Project SHAMROCK, the sister project for Project MINARET, was an espionage exercise started in August 1945, which involved the accumulation of all telegraphic data entering into or exiting from the United States. The Armed Forces Security Agency (AFSA) and its successor, the National Security Agency (NSA), were given direct access to daily microfilm copies of all incoming, outgoing, and transiting telegrams via the Western Union and its associates RCA and . NSA did the operational interception, and, if information that would be of interest to other intelligence agencies, the material was passed to them. "Intercepted messages were disseminated to the FBI, CIA, Secret Service, Bureau of Narcotics and Dangerous Drugs (BNDD), and the Department of Defense." No court authorized the operation and there were no warrants.
The precursor to the project according to Budiansky occurred in 1940, "In January 1940 the Army's adjutant general sent a letter to the president of RCA, David Sarnoff, asking if a Lieutenant Earle F. Cook might be assigned to the company..." Cook photographed all international commercial cablegrams. "The clandestine arrangement—almost certainly illegal—set a precedent..." Official wartime censorship began in Dec. 1940, when all cables were "turned over to the government for inspection." According to Tordella, "the collection program 'just ran on' ever since its beginning in World War II 'without a great deal of attention from anyone'..." Three major cable companies provided copies of all international telegrams passing through New York, Washington, and San Francisco. In the 1950s, "New Shamrock" tapped the links of 60–70 foreign embassies.
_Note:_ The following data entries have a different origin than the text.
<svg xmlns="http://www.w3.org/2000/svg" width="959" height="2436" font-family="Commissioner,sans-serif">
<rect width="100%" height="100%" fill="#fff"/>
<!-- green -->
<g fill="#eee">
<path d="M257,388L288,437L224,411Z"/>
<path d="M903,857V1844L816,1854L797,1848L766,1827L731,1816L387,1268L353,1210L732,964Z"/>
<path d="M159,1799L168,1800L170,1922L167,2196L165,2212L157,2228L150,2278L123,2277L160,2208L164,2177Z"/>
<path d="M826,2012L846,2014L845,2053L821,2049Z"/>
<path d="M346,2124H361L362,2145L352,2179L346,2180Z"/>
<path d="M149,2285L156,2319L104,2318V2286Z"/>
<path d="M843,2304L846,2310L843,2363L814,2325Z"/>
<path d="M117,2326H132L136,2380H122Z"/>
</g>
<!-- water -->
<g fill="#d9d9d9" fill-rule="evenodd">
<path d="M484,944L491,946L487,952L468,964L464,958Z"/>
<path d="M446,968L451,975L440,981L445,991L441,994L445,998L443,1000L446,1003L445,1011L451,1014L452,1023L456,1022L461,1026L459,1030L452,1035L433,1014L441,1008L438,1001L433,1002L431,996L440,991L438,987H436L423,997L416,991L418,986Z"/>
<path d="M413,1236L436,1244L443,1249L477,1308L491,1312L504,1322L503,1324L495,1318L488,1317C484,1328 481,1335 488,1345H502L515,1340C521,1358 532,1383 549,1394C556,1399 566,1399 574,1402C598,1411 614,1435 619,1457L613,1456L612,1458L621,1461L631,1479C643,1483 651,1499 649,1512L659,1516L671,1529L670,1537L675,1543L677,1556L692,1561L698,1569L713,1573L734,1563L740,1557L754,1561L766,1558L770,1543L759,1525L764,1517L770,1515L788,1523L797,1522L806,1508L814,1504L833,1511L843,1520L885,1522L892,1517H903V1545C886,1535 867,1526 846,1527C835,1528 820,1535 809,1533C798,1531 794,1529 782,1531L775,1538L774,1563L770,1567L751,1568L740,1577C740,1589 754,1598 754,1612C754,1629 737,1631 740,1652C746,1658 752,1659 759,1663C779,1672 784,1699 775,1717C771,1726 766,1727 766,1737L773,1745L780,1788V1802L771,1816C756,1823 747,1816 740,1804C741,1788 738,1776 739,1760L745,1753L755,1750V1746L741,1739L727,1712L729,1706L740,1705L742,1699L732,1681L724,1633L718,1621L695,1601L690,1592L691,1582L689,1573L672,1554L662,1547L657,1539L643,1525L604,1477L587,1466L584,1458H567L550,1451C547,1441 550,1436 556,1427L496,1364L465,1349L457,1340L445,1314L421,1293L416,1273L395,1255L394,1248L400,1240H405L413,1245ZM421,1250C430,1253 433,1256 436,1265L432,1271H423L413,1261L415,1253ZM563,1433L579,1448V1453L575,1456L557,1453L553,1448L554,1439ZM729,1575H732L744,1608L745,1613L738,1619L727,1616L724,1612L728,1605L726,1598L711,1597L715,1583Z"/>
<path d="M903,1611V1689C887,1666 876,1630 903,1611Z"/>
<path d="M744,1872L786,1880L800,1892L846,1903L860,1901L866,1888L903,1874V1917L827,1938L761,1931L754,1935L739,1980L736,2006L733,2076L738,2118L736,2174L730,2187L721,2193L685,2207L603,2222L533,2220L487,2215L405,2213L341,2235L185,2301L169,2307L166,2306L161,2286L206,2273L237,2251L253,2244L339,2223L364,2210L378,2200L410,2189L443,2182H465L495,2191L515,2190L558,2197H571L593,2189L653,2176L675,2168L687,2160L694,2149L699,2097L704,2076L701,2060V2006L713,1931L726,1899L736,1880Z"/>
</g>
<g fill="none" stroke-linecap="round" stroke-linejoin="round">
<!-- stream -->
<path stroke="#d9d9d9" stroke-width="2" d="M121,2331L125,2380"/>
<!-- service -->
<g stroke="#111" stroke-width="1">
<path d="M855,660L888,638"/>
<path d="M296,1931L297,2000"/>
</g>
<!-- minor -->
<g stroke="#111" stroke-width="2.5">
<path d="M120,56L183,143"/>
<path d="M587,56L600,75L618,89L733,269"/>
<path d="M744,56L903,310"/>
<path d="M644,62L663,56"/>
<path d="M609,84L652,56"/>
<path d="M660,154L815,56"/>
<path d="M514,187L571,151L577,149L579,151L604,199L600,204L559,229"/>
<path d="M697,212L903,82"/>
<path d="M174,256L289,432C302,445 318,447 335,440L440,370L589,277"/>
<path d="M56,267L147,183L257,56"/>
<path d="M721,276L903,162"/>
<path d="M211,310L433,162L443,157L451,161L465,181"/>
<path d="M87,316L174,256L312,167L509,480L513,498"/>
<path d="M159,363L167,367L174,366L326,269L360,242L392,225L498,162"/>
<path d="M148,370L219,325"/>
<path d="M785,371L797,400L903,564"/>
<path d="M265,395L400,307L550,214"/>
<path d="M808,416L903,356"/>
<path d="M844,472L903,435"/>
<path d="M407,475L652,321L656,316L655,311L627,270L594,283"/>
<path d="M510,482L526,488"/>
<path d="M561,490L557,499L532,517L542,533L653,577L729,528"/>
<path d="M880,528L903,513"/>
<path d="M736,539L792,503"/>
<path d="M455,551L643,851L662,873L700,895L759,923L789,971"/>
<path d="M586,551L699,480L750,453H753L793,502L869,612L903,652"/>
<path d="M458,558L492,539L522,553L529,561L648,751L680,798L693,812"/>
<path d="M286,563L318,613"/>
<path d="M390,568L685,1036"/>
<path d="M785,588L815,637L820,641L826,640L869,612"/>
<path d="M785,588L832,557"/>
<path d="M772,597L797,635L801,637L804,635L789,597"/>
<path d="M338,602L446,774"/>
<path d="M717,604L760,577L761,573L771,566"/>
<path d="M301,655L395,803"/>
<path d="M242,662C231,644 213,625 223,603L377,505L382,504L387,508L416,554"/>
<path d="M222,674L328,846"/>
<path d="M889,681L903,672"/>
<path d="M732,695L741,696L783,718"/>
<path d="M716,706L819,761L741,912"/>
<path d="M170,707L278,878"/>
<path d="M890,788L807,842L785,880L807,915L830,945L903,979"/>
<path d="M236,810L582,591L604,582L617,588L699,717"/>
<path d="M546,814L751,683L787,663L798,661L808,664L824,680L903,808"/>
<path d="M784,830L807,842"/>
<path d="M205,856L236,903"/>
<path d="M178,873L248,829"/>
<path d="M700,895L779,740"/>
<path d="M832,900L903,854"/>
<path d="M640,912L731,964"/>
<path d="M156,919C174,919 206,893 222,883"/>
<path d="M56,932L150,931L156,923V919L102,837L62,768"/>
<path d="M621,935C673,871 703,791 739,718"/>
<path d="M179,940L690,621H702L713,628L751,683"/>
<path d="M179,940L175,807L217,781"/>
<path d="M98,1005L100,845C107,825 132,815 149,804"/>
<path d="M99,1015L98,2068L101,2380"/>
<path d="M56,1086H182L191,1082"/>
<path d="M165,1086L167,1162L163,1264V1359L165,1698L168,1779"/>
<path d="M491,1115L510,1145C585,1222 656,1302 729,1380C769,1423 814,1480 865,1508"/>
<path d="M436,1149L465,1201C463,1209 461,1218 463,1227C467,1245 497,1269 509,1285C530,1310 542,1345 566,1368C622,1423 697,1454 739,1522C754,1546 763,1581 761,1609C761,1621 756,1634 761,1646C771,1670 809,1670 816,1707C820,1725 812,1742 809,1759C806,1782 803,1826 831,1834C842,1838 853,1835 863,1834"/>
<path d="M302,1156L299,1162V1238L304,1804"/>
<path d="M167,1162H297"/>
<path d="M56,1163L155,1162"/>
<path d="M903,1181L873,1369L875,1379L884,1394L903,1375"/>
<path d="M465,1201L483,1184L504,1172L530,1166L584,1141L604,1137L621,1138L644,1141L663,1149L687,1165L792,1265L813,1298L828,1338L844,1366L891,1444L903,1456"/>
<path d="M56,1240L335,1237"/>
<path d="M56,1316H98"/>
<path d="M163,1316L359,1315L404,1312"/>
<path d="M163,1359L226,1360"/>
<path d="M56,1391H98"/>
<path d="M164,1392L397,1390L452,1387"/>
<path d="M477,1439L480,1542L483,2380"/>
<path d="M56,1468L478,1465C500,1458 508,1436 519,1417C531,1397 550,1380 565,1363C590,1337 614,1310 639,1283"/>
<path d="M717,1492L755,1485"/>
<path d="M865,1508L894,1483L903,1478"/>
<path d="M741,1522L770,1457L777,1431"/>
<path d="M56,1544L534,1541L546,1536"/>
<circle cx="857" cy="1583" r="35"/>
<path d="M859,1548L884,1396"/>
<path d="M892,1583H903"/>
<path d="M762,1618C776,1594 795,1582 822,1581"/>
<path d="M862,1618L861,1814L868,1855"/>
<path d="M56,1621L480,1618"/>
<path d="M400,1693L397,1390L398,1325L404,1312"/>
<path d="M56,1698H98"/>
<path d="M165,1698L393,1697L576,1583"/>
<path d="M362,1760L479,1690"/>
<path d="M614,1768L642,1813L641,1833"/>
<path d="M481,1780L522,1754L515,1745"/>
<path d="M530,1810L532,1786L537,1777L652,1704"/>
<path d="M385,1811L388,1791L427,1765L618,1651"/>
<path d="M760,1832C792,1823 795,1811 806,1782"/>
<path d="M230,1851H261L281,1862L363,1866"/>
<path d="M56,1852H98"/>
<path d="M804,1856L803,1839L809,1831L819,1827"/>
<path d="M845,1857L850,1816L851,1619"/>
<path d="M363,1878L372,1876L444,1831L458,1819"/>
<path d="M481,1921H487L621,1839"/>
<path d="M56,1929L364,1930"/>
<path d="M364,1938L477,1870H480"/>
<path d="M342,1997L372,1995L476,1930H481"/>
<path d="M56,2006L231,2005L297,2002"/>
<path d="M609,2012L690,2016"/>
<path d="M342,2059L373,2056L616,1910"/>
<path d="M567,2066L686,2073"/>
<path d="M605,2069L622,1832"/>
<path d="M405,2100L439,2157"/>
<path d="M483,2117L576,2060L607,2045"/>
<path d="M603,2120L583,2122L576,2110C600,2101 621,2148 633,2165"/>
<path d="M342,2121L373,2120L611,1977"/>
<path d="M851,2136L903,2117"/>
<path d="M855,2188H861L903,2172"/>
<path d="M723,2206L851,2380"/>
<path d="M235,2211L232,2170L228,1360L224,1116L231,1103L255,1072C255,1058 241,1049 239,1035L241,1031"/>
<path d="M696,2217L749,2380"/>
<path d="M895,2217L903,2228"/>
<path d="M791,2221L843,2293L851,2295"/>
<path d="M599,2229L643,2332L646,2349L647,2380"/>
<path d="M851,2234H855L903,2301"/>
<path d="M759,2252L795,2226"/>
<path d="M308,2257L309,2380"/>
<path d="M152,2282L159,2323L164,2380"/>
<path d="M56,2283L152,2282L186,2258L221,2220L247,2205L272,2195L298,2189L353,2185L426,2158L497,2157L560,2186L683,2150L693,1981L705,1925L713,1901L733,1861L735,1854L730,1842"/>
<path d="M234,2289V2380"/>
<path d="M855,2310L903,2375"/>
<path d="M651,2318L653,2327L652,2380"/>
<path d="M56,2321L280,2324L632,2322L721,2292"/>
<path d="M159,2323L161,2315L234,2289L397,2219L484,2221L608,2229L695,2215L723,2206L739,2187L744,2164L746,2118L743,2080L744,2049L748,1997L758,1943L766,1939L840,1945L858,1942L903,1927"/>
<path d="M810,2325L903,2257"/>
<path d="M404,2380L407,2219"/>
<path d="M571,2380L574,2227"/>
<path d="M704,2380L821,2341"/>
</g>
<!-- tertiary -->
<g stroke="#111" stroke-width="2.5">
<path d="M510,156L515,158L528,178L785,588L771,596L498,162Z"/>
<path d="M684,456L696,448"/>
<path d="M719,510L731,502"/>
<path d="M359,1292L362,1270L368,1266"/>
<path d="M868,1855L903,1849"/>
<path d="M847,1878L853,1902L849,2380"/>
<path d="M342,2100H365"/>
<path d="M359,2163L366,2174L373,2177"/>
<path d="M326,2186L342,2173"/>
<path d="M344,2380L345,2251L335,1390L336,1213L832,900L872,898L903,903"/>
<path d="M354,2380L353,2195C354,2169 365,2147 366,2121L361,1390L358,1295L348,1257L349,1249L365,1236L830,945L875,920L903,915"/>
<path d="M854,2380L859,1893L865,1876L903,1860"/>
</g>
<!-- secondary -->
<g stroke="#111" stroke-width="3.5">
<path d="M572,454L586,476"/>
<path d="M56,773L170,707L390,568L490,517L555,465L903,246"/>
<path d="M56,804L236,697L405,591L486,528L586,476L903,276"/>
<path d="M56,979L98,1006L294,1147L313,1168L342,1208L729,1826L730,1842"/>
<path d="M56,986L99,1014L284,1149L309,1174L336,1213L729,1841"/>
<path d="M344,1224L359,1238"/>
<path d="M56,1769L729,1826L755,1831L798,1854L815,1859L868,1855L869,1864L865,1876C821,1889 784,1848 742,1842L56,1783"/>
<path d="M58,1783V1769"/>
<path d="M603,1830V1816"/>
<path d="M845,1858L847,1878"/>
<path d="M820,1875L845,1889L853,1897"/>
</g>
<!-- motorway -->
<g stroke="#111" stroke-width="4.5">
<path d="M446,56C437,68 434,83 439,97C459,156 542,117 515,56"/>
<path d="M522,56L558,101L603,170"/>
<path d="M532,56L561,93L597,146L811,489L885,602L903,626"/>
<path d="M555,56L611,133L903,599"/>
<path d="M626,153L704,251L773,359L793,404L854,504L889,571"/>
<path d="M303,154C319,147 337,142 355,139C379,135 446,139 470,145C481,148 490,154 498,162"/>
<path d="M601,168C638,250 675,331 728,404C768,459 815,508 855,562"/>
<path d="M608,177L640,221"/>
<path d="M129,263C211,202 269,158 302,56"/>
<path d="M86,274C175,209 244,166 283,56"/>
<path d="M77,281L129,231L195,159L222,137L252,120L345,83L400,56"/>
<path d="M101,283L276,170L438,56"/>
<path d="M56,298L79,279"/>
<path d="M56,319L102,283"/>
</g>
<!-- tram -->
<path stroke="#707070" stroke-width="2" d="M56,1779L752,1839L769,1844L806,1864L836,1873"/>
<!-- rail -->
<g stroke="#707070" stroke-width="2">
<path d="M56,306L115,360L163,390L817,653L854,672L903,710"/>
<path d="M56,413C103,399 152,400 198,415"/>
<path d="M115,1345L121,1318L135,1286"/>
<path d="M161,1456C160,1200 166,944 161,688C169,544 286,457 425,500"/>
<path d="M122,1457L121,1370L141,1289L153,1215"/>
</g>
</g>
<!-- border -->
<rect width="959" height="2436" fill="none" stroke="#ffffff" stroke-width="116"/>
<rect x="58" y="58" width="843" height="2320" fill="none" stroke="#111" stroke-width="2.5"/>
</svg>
At the height of Project SHAMROCK, 150,000 messages a month were printed and analyzed by NSA personnel.
In May 1975 however, Congressional critics began to investigate and expose the program. As a result, NSA director Lew Allen terminated it, on his own authority rather than that of other intelligence agencies. According to Budiansky, a 1977 U.S. Department of Justice review concluded wiretap laws were violated, but "If the intelligence agencies possessed too much discretionary authority with too little accountability, that would seem to be a 35-year failing of Presidents and the Congress rather than the agencies or their personnel."
The testimony of both the representatives from the cable companies and of director Allen at the hearings prompted Senate Intelligence Committee chairman Senator Frank Church to conclude that Project SHAMROCK was "probably the largest government interception program affecting Americans ever undertaken."
One result of these investigations was the 1978 creation of the Foreign Intelligence Surveillance Act (FISA) which limited the powers of the NSA and put in place a process of warrants and judicial review. Another internal safeguard, was United States Signals Intelligence Directive 18 (USSID 18), an internal NSA and intelligence community set of procedures, originally issued in 1980.
USSID 18 was the general guideline for handling signal intelligence (SIGINT) inadvertently collected on US citizens, without a warrant, prior to the George W. Bush Administration. The post-Clinton era interpretations of FISA and USSID 18's principles assume that the executive branch has unitary authority for warrantless surveillance. This assertion came under congressional investigation as an apparent violation of FISA's intent.